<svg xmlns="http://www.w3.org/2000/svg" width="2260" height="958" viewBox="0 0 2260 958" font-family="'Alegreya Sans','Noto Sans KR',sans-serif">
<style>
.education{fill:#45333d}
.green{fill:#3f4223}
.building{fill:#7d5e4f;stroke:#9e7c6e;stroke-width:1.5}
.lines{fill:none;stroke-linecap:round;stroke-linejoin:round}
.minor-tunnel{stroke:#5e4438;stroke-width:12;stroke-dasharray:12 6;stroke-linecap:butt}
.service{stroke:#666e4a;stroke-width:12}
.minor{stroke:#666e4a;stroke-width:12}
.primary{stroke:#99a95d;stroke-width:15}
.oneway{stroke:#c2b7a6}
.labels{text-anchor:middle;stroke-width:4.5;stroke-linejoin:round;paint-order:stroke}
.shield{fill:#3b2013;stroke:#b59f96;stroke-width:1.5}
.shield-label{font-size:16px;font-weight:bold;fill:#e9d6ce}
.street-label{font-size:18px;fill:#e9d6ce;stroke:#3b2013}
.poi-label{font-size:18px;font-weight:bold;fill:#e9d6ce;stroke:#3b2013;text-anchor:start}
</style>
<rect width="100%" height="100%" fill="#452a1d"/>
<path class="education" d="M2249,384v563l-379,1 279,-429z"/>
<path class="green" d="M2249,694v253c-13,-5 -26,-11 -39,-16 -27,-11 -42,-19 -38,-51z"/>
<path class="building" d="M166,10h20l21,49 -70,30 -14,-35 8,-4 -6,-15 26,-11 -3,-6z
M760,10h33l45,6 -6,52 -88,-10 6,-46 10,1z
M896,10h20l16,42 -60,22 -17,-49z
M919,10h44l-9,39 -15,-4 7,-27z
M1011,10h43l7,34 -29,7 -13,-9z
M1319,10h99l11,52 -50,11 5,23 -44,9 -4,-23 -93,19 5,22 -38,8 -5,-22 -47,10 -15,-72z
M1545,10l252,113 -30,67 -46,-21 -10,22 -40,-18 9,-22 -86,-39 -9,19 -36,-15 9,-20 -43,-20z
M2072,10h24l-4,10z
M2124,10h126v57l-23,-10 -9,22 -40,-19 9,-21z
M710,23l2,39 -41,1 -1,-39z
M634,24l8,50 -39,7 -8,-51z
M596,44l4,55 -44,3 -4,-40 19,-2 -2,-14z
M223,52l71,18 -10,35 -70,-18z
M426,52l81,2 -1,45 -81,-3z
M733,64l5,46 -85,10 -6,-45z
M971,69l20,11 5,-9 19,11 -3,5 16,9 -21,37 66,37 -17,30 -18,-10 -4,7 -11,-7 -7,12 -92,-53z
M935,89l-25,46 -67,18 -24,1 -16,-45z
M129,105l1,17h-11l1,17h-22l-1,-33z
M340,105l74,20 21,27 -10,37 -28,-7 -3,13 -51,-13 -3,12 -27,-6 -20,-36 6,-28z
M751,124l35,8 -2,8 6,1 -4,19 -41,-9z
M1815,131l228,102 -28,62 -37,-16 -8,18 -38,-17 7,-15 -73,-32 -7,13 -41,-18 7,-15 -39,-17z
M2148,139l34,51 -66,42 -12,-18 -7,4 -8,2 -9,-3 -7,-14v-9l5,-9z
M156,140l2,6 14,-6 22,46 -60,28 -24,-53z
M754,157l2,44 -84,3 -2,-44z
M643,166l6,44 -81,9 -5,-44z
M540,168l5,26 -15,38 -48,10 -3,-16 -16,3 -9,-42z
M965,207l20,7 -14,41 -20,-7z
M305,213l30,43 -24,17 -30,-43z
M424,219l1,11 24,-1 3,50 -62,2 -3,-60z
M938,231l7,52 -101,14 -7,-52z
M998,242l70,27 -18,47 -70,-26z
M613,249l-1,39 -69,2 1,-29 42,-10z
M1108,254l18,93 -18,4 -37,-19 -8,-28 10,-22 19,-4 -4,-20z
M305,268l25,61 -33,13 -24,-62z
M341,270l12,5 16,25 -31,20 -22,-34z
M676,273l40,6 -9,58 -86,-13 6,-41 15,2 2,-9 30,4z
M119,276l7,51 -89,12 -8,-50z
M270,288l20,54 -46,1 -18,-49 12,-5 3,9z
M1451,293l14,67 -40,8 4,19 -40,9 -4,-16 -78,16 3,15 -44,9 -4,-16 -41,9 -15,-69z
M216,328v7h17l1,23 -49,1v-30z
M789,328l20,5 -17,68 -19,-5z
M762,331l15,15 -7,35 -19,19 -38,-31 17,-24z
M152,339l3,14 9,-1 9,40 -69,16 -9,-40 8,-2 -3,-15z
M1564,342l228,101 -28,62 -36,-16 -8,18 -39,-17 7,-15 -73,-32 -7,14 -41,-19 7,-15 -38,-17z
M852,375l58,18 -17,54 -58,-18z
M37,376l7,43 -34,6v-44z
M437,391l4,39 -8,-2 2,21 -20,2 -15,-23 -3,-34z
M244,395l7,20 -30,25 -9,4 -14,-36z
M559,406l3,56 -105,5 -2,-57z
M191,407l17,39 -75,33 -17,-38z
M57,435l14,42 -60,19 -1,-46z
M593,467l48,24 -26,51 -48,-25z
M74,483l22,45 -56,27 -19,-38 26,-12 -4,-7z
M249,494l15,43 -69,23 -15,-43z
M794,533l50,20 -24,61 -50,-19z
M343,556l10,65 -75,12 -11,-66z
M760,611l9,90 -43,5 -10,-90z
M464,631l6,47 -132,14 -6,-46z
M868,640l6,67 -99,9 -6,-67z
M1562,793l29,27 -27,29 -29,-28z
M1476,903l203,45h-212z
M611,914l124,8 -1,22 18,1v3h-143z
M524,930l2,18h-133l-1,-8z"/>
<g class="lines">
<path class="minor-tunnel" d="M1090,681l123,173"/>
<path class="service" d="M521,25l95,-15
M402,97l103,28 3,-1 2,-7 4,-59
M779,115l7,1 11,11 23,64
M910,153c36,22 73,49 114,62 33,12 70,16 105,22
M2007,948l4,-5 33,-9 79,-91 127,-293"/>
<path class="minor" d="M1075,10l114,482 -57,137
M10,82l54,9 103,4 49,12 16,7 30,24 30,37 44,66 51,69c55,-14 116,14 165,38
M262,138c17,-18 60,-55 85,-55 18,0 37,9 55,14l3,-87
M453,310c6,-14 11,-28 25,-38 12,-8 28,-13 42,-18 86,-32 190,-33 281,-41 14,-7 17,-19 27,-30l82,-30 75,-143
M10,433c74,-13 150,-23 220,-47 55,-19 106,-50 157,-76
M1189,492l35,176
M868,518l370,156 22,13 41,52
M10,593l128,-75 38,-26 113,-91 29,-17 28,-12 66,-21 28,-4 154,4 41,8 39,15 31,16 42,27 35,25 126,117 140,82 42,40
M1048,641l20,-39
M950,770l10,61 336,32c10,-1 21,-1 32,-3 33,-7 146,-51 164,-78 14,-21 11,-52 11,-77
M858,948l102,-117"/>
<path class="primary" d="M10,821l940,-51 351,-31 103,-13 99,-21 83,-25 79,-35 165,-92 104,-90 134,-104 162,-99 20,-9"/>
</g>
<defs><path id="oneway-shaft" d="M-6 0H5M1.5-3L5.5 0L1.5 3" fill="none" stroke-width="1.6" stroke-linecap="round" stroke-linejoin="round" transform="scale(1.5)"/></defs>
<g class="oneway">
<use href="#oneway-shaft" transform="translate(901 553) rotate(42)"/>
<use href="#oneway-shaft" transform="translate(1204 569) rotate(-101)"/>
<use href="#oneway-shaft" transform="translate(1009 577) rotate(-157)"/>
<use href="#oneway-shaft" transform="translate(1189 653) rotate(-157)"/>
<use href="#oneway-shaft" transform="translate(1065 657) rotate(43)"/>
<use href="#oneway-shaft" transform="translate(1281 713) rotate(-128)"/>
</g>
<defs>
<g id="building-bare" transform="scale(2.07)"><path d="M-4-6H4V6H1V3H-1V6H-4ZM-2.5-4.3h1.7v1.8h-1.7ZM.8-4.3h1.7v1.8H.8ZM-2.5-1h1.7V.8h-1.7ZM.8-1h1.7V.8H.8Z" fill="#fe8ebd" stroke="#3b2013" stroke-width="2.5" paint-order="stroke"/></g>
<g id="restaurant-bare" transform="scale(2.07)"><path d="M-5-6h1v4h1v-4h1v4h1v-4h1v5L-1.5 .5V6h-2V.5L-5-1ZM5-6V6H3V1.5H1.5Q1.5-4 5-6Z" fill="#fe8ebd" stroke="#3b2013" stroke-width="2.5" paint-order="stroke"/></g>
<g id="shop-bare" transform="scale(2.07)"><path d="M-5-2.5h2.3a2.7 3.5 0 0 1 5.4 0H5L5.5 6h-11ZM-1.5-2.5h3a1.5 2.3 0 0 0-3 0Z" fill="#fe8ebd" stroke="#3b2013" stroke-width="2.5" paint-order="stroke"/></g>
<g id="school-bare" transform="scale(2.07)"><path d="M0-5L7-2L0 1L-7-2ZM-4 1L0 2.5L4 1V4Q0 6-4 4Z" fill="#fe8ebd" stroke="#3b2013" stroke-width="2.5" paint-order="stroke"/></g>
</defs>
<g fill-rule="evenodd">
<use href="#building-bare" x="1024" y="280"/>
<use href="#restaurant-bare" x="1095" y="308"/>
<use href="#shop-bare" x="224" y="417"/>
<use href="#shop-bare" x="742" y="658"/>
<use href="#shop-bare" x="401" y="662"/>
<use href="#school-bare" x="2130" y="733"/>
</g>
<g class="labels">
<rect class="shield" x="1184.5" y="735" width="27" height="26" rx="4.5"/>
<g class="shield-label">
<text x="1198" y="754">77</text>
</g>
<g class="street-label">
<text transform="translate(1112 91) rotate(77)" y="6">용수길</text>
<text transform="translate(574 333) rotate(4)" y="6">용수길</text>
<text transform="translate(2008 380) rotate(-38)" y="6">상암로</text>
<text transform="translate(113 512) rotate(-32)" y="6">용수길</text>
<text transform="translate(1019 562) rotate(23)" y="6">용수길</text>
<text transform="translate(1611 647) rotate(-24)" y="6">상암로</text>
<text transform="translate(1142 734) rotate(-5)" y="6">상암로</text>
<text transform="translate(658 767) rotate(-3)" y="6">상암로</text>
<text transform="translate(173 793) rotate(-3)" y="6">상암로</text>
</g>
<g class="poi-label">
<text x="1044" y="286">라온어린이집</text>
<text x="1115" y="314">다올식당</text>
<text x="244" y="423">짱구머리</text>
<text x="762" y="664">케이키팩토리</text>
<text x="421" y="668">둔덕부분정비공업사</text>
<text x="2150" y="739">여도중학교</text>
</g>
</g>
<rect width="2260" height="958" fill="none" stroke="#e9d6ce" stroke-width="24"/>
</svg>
□ □ □
Copy out every line of the listing that contains the string "labels".

.labels{text-anchor:middle;stroke-width:4.5;stroke-linejoin:round;paint-order:stroke}
<g class="labels">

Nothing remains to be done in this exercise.